Stored data
━━━

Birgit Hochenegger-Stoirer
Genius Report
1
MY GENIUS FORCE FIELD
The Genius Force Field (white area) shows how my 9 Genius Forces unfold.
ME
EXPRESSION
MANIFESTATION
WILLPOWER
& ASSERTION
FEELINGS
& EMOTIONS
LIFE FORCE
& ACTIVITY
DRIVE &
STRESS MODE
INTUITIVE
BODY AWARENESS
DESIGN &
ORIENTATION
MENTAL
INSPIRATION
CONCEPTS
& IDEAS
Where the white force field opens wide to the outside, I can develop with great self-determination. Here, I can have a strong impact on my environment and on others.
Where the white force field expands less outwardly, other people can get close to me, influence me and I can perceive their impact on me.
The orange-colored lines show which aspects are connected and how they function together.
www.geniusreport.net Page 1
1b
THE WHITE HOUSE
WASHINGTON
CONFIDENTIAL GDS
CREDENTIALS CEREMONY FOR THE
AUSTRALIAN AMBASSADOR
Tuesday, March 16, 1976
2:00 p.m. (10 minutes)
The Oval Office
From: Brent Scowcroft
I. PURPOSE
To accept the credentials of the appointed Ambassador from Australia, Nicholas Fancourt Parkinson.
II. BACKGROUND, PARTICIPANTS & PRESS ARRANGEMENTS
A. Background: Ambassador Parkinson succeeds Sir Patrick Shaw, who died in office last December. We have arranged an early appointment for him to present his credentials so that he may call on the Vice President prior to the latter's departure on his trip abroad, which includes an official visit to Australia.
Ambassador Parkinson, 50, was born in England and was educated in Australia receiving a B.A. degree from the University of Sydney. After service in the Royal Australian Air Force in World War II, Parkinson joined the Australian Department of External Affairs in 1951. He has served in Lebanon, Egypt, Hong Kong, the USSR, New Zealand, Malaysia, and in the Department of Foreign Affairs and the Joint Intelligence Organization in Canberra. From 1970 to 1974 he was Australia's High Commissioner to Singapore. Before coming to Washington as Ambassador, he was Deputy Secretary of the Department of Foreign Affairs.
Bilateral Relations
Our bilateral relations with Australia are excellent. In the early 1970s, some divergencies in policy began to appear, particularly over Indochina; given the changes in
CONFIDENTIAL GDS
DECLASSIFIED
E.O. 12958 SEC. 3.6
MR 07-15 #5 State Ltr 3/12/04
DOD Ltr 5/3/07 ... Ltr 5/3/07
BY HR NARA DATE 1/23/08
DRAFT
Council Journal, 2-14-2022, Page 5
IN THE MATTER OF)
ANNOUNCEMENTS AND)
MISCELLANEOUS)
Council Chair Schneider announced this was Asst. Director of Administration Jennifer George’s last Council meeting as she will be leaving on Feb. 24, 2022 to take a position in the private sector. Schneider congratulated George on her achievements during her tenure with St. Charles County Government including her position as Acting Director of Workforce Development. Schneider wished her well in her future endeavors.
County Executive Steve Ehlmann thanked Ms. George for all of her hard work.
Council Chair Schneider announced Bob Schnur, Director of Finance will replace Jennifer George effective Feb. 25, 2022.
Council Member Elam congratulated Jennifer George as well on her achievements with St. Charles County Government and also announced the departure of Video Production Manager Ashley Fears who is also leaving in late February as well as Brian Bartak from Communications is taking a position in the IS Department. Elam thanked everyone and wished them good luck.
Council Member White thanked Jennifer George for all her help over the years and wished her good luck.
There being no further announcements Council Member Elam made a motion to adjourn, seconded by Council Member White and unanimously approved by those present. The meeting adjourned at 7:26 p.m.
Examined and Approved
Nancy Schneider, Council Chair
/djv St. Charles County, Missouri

━━━

What you need to do: Word for word, restate the lines of the data above that fall between the line holding "MR 07-15 #5 State Ltr 3/12/04" and the line holding "Council Chair Schneider announced Bob", inclusive, and no other lines.

The answer:
MR 07-15 #5 State Ltr 3/12/04
DOD Ltr 5/3/07 ... Ltr 5/3/07
BY HR NARA DATE 1/23/08
DRAFT
Council Journal, 2-14-2022, Page 5
IN THE MATTER OF)
ANNOUNCEMENTS AND)
MISCELLANEOUS)
Council Chair Schneider announced this was Asst. Director of Administration Jennifer George’s last Council meeting as she will be leaving on Feb. 24, 2022 to take a position in the private sector. Schneider congratulated George on her achievements during her tenure with St. Charles County Government including her position as Acting Director of Workforce Development. Schneider wished her well in her future endeavors.
County Executive Steve Ehlmann thanked Ms. George for all of her hard work.
Council Chair Schneider announced Bob Schnur, Director of Finance will replace Jennifer George effective Feb. 25, 2022.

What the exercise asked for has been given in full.